Inside the cabin of the 2010 Honda Insight you'll find a decent amount of passenger space and seating arrangements for five occupants. However, Cars.com states that the backseat has "three seat belts...but functionally [it's] a two-passenger backseat." Up front, Car and Driver reports that the "cockpit space is generous for two," while Automobile Magazine deems the front seats "simple and comfortable." The back of this 2010 Honda gets cramped in a hurry, though, with Edmunds calling it "considerably tighter than the Toyota's family-sedan-grade rear quarters" and USA Today asserting that "headroom in back is limited." Overall space is "substantially less than in the Prius (85 cubic feet versus 96)," according to reviewers at Car and Driver.
One area where the 2010 Honda Insight clearly outclasses its competitors is in terms of usable cargo space, which is abundant in both trim levels. Cars.com finds that this 2010 Honda "has more cargo space behind its backseat than the Civic Hybrid has in its trunk," while also pointing out that "the rear seats fold...for maximum cargo volume of 31.5 cu. ft." Jalopnik raves that the 2010 Insight is "a remarkably practical vehicle given its overall size and low roofline," while Automobile Magazine reviewers award the Honda Insight a big thumbs-up for its "low and easily accessible" cargo floor.
Reviews read by TheCarConnection.com are somewhat divided when it comes to overall materials quality on this 2010 Honda model.

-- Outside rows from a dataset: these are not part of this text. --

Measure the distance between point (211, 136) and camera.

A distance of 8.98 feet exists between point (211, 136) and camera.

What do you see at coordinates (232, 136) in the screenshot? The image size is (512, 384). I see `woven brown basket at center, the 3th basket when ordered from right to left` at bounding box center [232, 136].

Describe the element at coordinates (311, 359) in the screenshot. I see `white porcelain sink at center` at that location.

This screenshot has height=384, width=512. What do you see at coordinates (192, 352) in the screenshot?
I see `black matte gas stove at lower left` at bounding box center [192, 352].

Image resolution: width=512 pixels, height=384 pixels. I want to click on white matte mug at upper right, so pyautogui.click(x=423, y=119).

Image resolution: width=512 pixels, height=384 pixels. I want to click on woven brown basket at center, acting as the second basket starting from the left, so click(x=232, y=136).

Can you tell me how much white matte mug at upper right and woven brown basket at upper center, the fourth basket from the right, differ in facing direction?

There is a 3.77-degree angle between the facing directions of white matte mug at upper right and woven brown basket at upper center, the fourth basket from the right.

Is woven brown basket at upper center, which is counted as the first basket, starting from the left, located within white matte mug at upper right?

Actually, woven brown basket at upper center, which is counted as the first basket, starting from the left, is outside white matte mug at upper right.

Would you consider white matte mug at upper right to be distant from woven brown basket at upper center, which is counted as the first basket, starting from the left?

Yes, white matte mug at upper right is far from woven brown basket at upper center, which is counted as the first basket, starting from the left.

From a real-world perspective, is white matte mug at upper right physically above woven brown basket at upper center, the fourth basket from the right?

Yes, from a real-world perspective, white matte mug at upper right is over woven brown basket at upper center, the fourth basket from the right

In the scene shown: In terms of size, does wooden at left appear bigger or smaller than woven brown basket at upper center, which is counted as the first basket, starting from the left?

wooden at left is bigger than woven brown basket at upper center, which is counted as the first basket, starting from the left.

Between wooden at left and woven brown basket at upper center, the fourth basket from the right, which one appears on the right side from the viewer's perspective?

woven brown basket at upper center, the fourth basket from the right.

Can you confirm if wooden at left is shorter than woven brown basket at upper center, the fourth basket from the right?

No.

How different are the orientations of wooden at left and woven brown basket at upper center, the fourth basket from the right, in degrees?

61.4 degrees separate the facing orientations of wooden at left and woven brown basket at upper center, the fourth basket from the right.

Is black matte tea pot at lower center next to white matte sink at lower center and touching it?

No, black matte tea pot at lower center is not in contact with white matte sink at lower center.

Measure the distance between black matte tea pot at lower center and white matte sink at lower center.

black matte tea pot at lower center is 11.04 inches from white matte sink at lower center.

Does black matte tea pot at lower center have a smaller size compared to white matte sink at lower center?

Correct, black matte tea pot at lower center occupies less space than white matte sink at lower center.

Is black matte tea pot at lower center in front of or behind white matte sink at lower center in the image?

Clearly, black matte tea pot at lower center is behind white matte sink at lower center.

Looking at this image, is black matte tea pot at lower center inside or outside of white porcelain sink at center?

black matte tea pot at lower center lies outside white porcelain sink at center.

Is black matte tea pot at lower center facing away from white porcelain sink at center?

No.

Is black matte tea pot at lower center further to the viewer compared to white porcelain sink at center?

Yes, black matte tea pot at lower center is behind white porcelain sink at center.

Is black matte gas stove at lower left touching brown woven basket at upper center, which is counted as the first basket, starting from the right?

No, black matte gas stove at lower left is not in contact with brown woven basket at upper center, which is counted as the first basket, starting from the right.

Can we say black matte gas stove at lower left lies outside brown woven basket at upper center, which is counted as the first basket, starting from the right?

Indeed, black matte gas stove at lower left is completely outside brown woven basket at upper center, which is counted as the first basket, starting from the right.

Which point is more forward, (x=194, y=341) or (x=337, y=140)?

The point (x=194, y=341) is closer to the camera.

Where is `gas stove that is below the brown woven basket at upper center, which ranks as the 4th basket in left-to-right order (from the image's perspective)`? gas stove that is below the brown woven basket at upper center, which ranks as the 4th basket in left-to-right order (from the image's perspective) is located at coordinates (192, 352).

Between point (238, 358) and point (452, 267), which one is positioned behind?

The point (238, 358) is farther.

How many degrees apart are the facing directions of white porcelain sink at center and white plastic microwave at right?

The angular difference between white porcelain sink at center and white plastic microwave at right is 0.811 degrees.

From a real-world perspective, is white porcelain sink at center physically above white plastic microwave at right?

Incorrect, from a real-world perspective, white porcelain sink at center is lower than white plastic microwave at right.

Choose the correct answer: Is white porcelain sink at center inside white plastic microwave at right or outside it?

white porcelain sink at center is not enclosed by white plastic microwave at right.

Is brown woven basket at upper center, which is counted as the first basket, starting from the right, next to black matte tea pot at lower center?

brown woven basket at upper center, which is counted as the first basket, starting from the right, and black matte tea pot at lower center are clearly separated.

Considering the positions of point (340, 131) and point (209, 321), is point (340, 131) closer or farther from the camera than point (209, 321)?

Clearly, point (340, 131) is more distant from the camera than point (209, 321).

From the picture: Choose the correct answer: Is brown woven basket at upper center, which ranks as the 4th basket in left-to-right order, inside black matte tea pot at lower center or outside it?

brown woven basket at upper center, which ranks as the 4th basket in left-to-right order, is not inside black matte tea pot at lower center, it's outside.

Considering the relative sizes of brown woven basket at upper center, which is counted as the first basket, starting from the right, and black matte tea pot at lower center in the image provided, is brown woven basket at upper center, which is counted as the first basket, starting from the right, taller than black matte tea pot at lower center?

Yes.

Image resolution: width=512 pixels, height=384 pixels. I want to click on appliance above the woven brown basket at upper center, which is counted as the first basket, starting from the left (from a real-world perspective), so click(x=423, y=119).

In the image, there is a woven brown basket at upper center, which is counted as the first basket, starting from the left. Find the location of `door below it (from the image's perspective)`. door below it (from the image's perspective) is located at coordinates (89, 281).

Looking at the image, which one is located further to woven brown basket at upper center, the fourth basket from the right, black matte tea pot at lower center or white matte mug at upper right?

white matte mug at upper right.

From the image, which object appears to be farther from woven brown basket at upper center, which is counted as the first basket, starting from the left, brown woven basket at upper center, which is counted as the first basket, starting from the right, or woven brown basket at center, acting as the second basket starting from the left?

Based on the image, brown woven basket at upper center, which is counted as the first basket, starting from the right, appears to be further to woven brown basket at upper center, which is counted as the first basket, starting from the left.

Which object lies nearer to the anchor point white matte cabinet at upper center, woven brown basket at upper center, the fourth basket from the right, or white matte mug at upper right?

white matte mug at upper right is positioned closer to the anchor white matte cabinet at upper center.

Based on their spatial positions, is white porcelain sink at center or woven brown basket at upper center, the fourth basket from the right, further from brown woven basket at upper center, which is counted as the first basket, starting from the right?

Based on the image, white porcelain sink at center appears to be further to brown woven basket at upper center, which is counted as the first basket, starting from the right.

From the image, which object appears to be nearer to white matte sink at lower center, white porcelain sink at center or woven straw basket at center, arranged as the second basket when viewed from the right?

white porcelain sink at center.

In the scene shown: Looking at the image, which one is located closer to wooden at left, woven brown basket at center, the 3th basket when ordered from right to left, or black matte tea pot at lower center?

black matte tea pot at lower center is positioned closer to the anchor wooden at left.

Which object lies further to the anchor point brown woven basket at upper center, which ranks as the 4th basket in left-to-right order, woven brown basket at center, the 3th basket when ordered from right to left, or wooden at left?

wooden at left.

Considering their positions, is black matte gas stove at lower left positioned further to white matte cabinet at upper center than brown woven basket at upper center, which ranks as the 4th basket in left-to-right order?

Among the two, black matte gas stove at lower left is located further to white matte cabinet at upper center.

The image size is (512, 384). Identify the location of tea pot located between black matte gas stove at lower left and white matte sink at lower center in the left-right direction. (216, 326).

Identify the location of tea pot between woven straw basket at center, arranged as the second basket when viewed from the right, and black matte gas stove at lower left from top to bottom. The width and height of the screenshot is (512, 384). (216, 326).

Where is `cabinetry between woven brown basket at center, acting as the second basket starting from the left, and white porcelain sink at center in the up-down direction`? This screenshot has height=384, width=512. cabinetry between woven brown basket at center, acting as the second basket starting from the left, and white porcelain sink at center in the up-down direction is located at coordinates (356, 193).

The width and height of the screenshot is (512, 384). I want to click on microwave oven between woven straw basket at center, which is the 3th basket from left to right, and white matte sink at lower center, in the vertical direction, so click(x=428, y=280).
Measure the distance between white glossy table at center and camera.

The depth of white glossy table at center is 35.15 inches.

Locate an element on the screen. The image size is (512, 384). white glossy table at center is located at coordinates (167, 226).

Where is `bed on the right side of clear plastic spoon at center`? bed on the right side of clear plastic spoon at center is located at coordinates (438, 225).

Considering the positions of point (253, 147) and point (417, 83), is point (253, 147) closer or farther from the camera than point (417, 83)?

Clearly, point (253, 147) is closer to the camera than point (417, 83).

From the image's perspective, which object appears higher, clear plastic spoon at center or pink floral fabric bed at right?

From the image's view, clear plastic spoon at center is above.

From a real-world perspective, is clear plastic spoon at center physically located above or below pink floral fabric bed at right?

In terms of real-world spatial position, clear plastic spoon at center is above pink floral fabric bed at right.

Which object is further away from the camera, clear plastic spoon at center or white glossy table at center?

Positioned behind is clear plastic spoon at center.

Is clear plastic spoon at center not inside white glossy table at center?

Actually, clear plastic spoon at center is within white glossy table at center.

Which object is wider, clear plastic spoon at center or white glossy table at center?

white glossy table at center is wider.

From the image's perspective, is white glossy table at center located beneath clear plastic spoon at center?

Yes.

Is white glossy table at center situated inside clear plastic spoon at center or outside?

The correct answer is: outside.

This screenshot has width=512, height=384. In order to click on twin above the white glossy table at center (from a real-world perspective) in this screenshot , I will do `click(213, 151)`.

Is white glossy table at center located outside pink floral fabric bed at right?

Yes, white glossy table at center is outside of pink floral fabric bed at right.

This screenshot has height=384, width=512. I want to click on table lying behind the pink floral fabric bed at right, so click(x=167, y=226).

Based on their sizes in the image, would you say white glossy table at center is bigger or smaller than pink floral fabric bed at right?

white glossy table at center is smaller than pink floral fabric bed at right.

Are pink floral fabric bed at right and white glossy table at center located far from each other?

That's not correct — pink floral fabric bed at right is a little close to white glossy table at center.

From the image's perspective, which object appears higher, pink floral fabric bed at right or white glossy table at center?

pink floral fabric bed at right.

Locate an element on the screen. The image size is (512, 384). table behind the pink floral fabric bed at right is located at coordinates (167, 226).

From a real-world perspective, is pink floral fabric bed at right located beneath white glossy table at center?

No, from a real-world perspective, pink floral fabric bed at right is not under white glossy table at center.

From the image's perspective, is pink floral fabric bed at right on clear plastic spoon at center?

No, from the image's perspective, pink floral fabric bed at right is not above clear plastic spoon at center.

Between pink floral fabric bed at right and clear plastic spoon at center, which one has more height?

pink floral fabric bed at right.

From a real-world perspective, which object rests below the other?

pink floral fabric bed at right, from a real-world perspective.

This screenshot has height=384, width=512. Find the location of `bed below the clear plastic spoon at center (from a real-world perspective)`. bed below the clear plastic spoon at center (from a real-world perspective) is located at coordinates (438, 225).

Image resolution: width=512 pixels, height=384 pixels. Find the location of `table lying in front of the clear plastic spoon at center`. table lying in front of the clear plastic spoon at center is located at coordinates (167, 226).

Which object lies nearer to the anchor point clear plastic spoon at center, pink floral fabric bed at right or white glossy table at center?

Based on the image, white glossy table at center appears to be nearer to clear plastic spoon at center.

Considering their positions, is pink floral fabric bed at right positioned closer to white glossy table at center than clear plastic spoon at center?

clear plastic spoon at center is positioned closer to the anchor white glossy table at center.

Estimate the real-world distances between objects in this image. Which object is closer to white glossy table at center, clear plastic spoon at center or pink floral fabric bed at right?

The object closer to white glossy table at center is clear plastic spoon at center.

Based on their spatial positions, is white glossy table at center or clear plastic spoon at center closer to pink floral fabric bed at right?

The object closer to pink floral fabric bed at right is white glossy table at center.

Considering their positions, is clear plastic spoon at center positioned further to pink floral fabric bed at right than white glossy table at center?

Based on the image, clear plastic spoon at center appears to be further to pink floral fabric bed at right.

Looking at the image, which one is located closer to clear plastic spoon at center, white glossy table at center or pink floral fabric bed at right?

Cars.com feels that "Honda has been ahead of the curve in terms of the quality of its affordable-car interiors" and approves of the "bright gauges and nice, low-gloss surfaces." Taking the other side of the debate are reviewers from Automobile Magazine, who warn that "one of the things you give up at this price point over the Civic Hybrid is the ability to pay extra for leather upholstery," among other things, which they say "you'll be reminded of...every time you run your fingertips over the cheap seat fabric."
Reviewers are also split over the amount of road noise that makes its way into the cabin of the 2010 Honda Insight. While TheCarConnection.com's editors feel that road noise is suitably suppressed, Edmunds says there is "bothersome road noise at highway speeds." However, Cars.com reviewers point out that the Honda Insight's "cabin noise is admirably low considering affordable, efficient cars often shed noise-abatement measures in order to shave weight and improve mileage."
For a $20,000 car, the 2010 Honda Insight delivers what we’d expect, though the backseats are tight.